Movie Man Will Pfeifer's take on new DVD sets, one of which includes the mind-blowing "Attack of the 50 Foot Woman."
Last week, the American Film Institute released its updated list of the Top 100 American films.
And once again, “Attack of the 50 Foot Woman” was nowhere to be found, shoved aside by such lesser cinematic efforts as “Casablanca,” “The Godfather” and “Citizen Kane.”
Fortunately, Warner Bros. has softened the blow of this cultural crime by finally releasing “Attack of the 50 Foot Woman” as part of its Cult Camp Classics DVD collection, in stores today. Included in the “Sci-Fi Thrillers” set, it’s a stunning piece of work, even if — to be honest — it’s not even close to being good.

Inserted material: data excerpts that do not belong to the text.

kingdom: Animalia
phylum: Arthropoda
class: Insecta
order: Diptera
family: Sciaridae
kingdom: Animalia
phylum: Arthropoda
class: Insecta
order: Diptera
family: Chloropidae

The title character, Nancy Archer (played with unhinged energy by Allison Hayes), is normal size as the movie begins, but she has other problems. She’s too rich, too drunk and her husband, Harry (William Hudson, sleaze personified), is cheating on her with town tramp Honey Parker (Yvette Vickers, delivering an even crazier performance than Hayes’). So it’s a good thing that Nancy drunkenly runs into an alien who — somehow — causes her to become a giant. (The movie isn’t very clear on this subject, or, for that matter, on any subject.) The rest of the movie is mostly Nancy rampaging around town, getting sweet, sweet revenge on Harry and that tramp Honey Parker. During many of these scenes, by the way, Nancy is played by a giant plaster hand, and Harry and Honey are played by dolls.

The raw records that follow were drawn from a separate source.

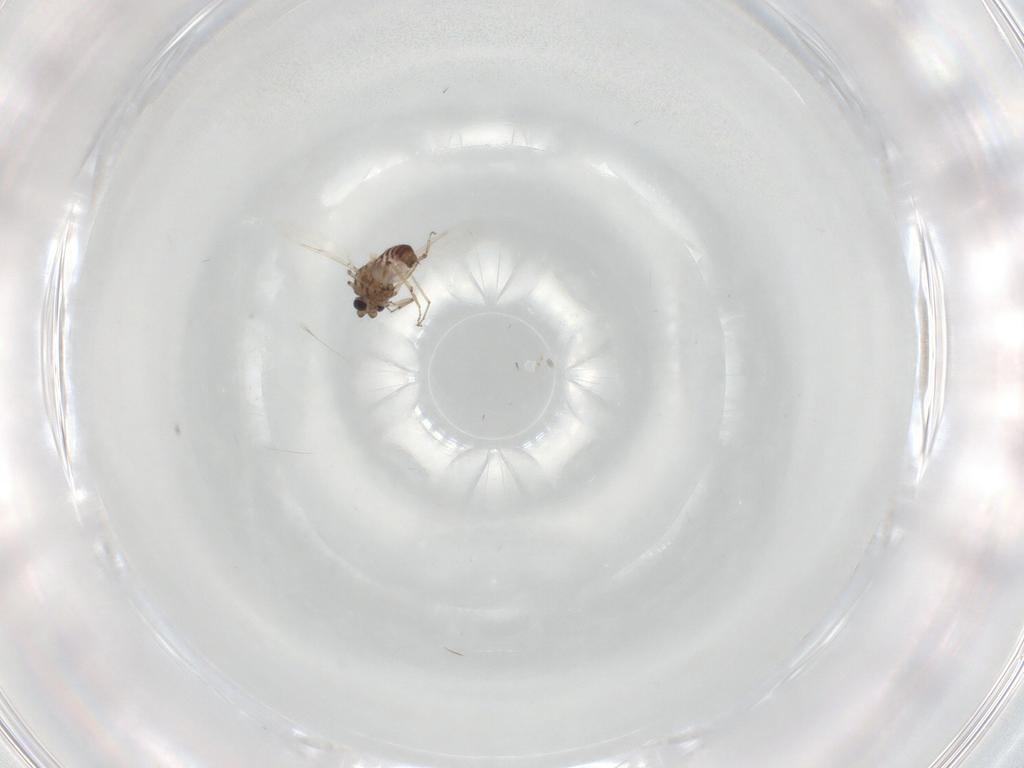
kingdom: Animalia
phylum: Arthropoda
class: Insecta
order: Diptera
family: Ceratopogonidae
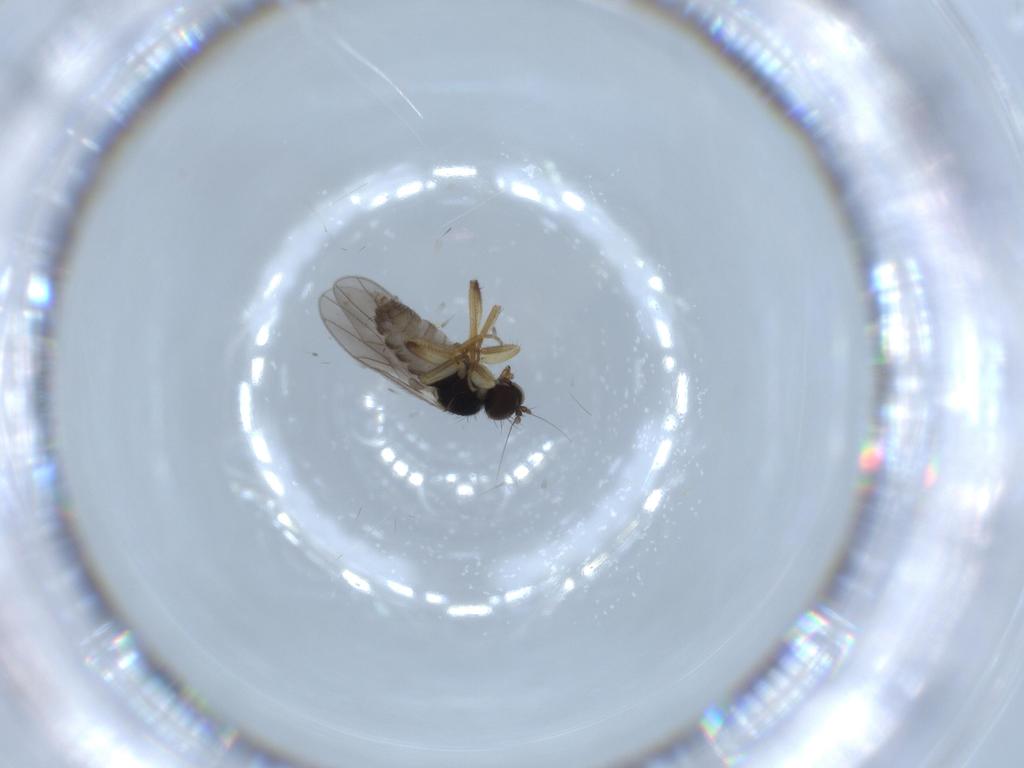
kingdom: Animalia
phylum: Arthropoda
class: Insecta
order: Diptera
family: Hybotidae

You’ve heard movies described as “so bad they’re good”? “Attack of the 50 Foot Woman” is so bad it’s great.
Also included in the “Sci-Fi Thrillers” set is “The Queen of Outer Space,” which was released in 1958 just like “50 Foot Woman.” It had a much bigger budget (for one thing, it’s in color) but the same Neanderthal view of females. A crew of astronauts gets lost and winds up on Venus, which, instead of being a cloud-covered boiling hellhole as it is in real life, turns out to be an idyllic paradise ruled by beautiful babes in miniskirts. What’s amazing (and, frankly, pretty entertaining) about “Queen of Outer Space” is how all these guys take these shocks in stride and behave like typical ‘50s guys, using the hunky astronaut to seduce the queen so they can get back to Earth. Naturally, that goofy mask she wears hides a terrible secret (Hint: It’s not that she’s too beautiful to behold). So our heroes flee with the help of a rebellious, evening-gown-wearing scientist played by Zsa Zsa Gabor — yes, I said Zsa Zsa Gabor. It’s that sort of movie.

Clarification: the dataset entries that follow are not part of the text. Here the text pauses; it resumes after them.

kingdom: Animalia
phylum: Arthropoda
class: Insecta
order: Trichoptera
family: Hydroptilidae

The third DVD in the set is 1959’s “The Giant Behemoth,” and I’m sorry to say it doesn’t reach the glorious depths of the others. For one thing, it’s actually not bad, using the special-effects genius of Willis O’Brien (animator of the original “King Kong”) to show what it would look like if a giant lizard stomped all over London. The beast is an irradiated dinosaur, so similarities to 1954’s “Gojira” (“Godzilla” here in the States) are obvious (they were both inspired by 1953’s “Beast from 20,000 Fathoms”), but O’Brien’s stop-motion animation has a certain cinematic beauty that a guy in a monster suit just can’t match.
If you enjoy these DVDs, you’ll be happy to know that Warner Bros. has released three more sets of Cult Camp Classics:
“Women in Peril” includes the prison flicks “The Big Cube” and “Caged,” plus “Trog,” which makes the most of Joan Crawford’s last screen appearance by pairing her with a caveman.
“Historical Epics” has Sergio Leone directing “The Colossus of Rhodes,” Howard Hawks directing “Land of the Pharoahs” and Lana Turner playing a pagan priestess in “The Prodigal.”
“Terrorized Travelers” has the thrillers “Hot Rods to Hell” and “Skyjacked,” plus “Zero Hour!,” the movie that inspired “Airplane!” (Same plot, much less funny.)